To determine whether high-risk adults who reported a high importance of religion or spirituality in their lives actually had thicker cortices than those who reported moderate or low importance of religion or spirituality, researchers at Columbia conducted a new study of 103 adults (aged 18-54 years) who were the second- or third-generation offspring of depressed (high familial risk) or nondepressed (low familial risk) individuals. Religious or spiritual importance and church attendance were assessed at 2 time points during 5 years, and cortical thickness was measured on anatomical images of the brain acquired with magnetic resonance imaging at the second time point.
The results of the study show that, in individuals who cited religion or spirituality as important, and did not specify a high frequency of church attendance, thicker cortices were observable in the left and right parietal and occipital regions, the mesial frontal lobe of the right hemisphere, and the cuneus and precuneus in the left hemisphere, independent of familial risk.

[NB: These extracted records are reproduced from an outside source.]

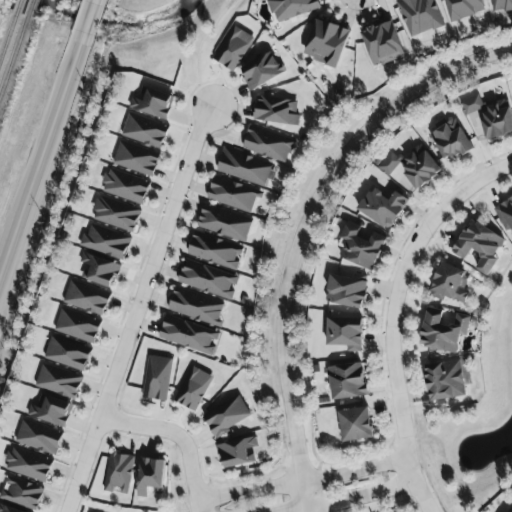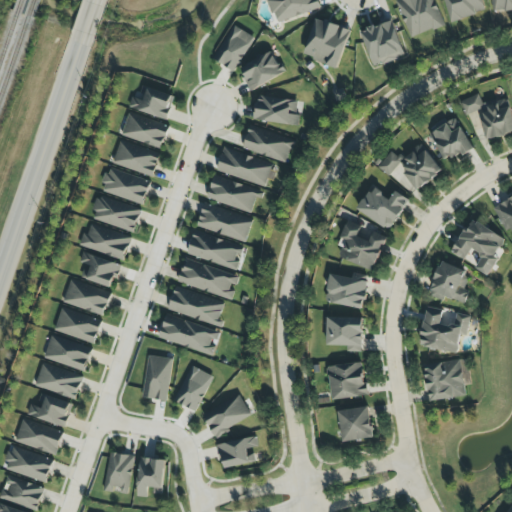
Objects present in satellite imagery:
building: (501, 5)
building: (292, 8)
building: (464, 8)
building: (419, 16)
railway: (9, 28)
building: (326, 43)
building: (382, 43)
railway: (16, 46)
building: (233, 48)
road: (198, 49)
building: (262, 71)
building: (152, 103)
building: (276, 111)
building: (490, 116)
building: (145, 131)
road: (47, 134)
building: (450, 140)
building: (268, 144)
building: (136, 159)
building: (413, 166)
building: (244, 167)
building: (125, 186)
building: (233, 195)
building: (383, 207)
building: (115, 214)
building: (505, 214)
building: (224, 223)
road: (303, 229)
building: (106, 242)
building: (360, 246)
building: (479, 246)
building: (215, 251)
building: (99, 270)
building: (208, 279)
building: (450, 284)
building: (347, 291)
building: (87, 298)
building: (196, 306)
road: (137, 308)
road: (393, 314)
building: (78, 326)
building: (443, 330)
building: (345, 333)
building: (189, 335)
building: (67, 353)
building: (157, 378)
building: (444, 380)
building: (58, 381)
building: (347, 381)
building: (193, 388)
building: (51, 410)
building: (226, 415)
building: (355, 424)
road: (176, 435)
building: (39, 437)
building: (238, 452)
building: (28, 464)
building: (119, 473)
building: (150, 475)
road: (301, 482)
building: (22, 493)
road: (347, 498)
building: (8, 509)
building: (509, 509)
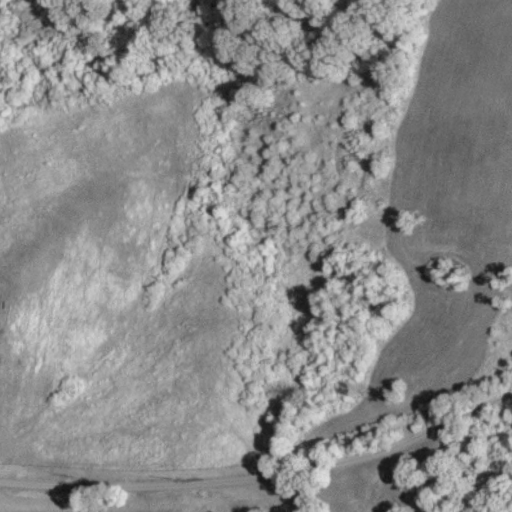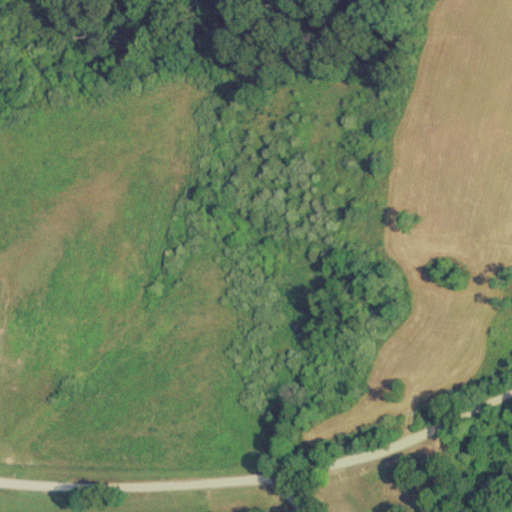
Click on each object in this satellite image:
road: (263, 477)
road: (285, 494)
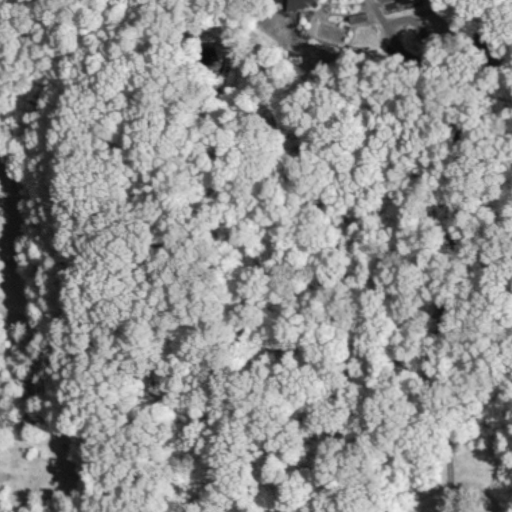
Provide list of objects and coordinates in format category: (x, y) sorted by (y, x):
road: (453, 242)
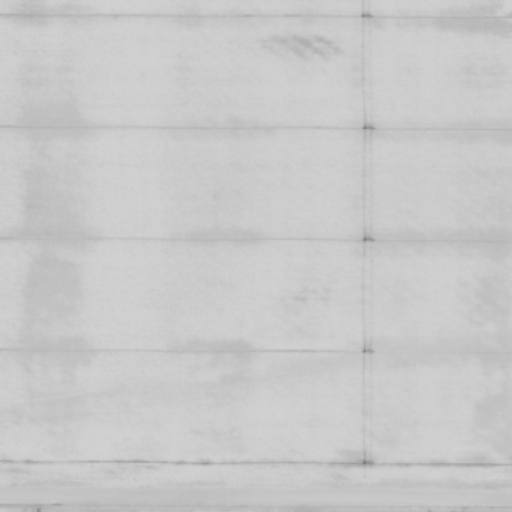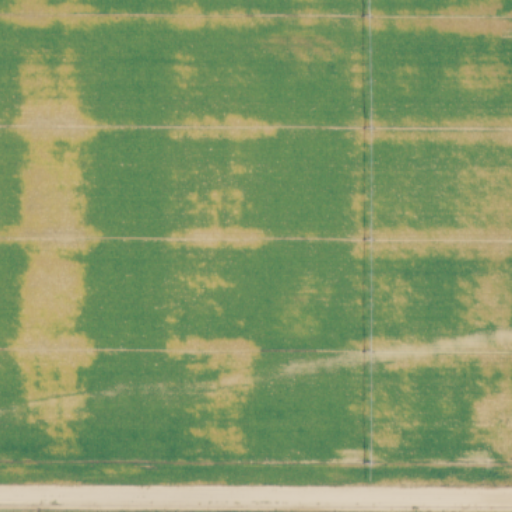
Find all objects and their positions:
crop: (256, 256)
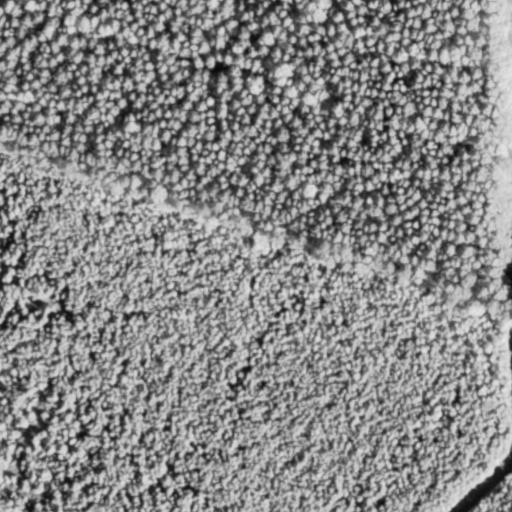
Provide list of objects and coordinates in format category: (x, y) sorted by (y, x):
park: (288, 115)
park: (230, 361)
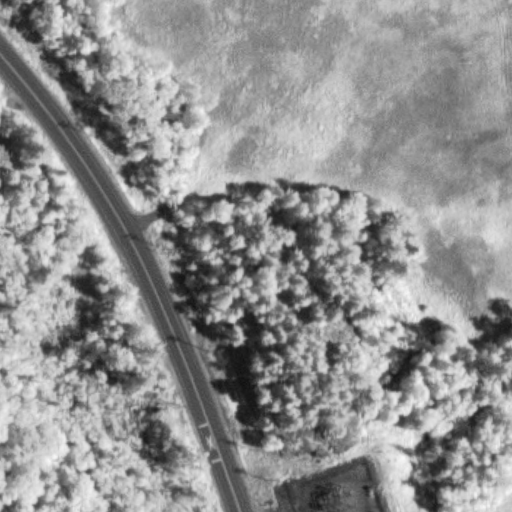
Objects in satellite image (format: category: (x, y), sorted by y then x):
road: (147, 266)
power substation: (341, 490)
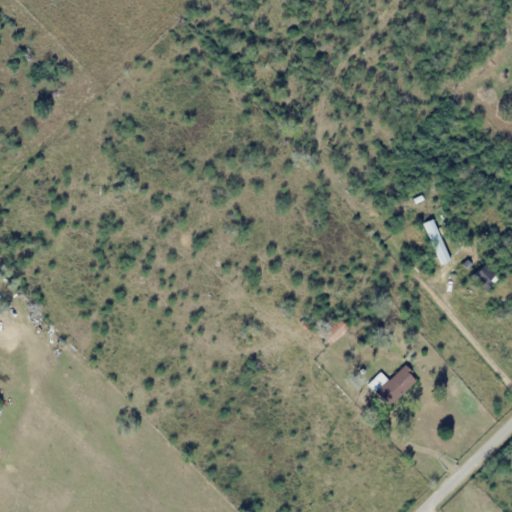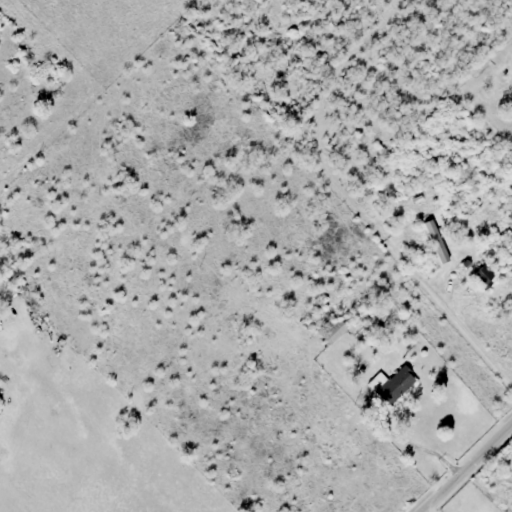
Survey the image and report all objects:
building: (434, 242)
building: (484, 278)
building: (333, 331)
building: (376, 383)
building: (391, 386)
building: (392, 387)
road: (466, 468)
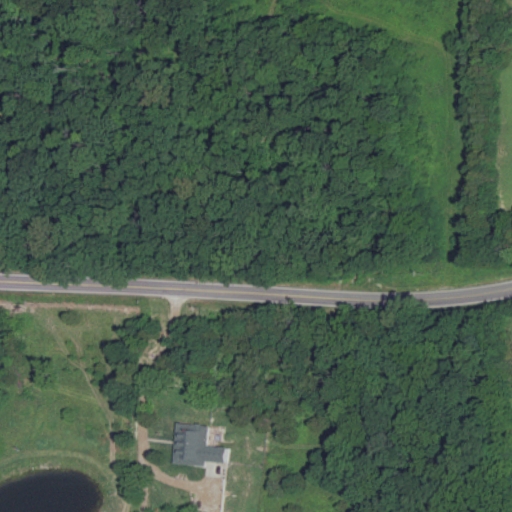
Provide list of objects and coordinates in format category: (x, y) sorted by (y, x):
road: (256, 296)
road: (150, 400)
building: (199, 447)
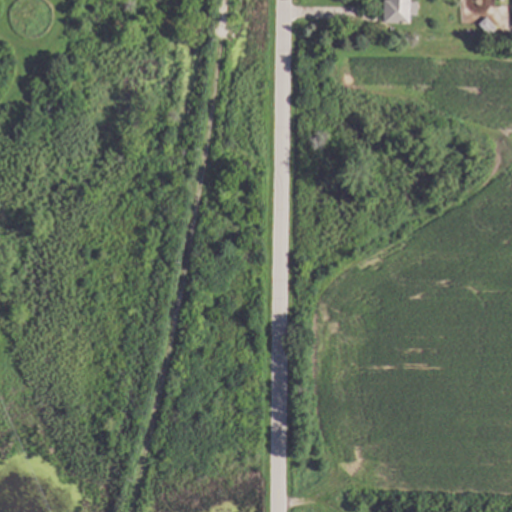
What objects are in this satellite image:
building: (400, 10)
building: (397, 11)
building: (489, 25)
road: (286, 256)
crop: (399, 282)
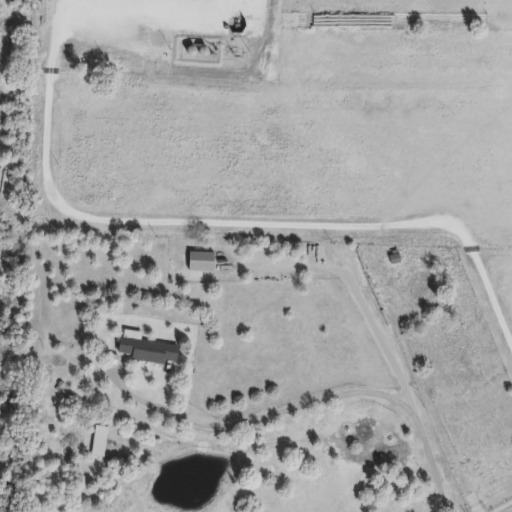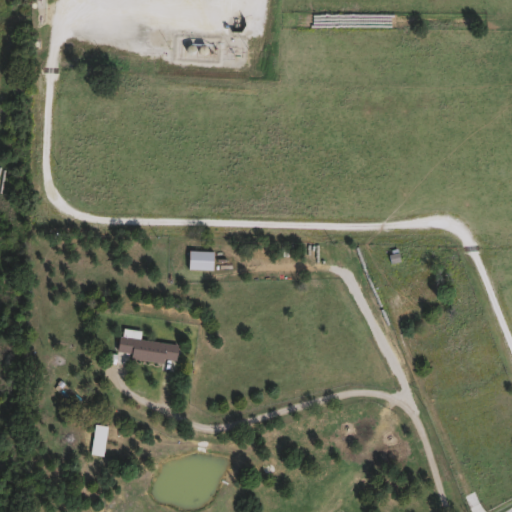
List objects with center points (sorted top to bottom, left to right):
road: (219, 222)
building: (197, 259)
building: (197, 260)
road: (348, 276)
building: (418, 287)
building: (419, 287)
building: (143, 350)
building: (144, 350)
road: (311, 401)
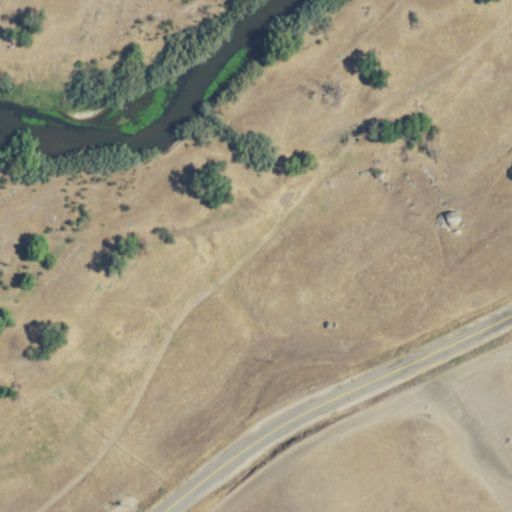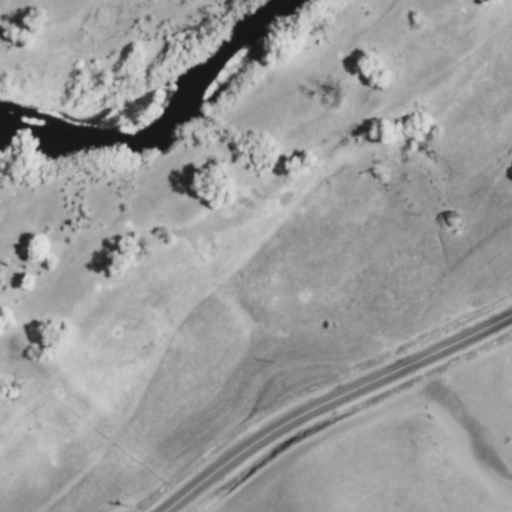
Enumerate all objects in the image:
river: (159, 98)
road: (330, 399)
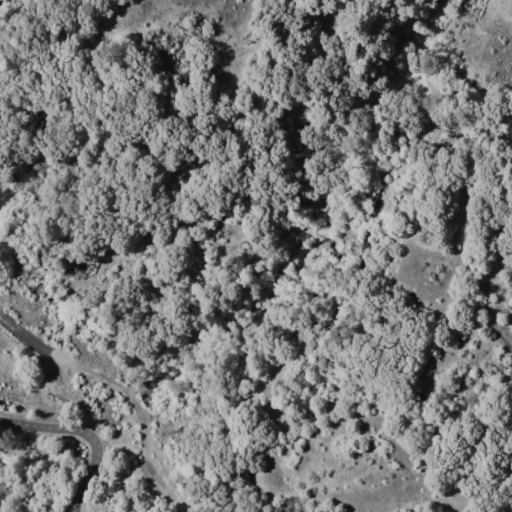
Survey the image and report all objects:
road: (24, 335)
road: (140, 414)
road: (82, 433)
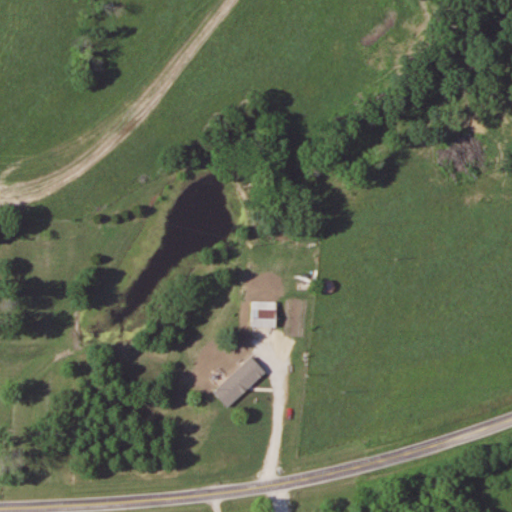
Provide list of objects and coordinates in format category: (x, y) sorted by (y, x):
building: (265, 314)
building: (212, 361)
road: (260, 488)
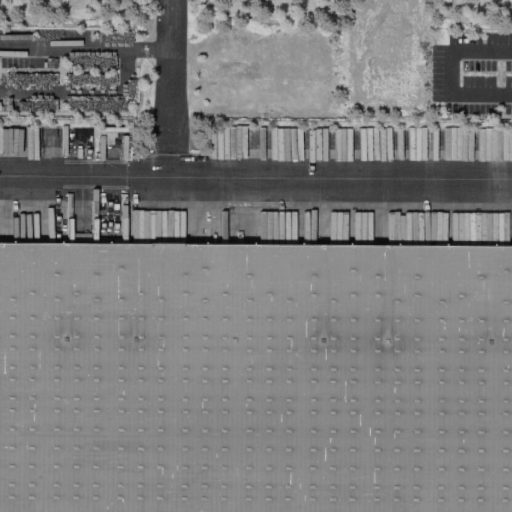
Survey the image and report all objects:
road: (85, 48)
road: (450, 72)
road: (170, 84)
road: (82, 89)
building: (7, 136)
road: (255, 169)
building: (254, 376)
building: (255, 377)
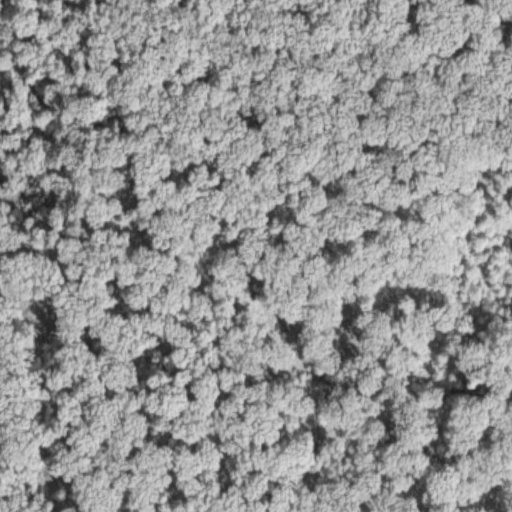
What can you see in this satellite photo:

In addition, researchers report that the effects of faith importance on cortical thickness were significantly stronger in the high-risk than in the low-risk group, particularly along the mesial wall of the left hemisphere, in the same region where they previously reported a significant thinner cortex associated with a familial risk of developing depressive illness.
Although the researchers note that these findings are correlational and therefore do not prove a cause and effect association between importance of spirituality in a person’s life and cortical thickness, it is nevertheless evident that a thicker cortex associated with a high importance of religion or spirituality may have beneficial effects and help prevent the development of depression in individuals at high familial risk for major depression.
“Our findings therefore may identify a neural pathway through which the personal importance of spirituality or religion protects against major depressive disorder in people who are otherwise predisposed to developing it,” the researchers concluded.
“This study points to measurable, beneficial effects of presumably healthy spirituality, especially for individuals with biological predispositions to depression,” Mary Lynn Dell, M.D., told Psychiatric News. She is a professor of clinical psychiatry and pediatrics at Nationwide Children’s Hospital and Ohio State University and has studied spirituality and religion. The study, she continued, “adds to substantial and growing evidence that psychiatrists should support healthy development in that sphere of patients’ lives. Studies such as these may also inform the particular ways and methodologies religious professionals…employ to care for and work with depressed individuals, while at the same time staying true to their particular religious beliefs and traditions.”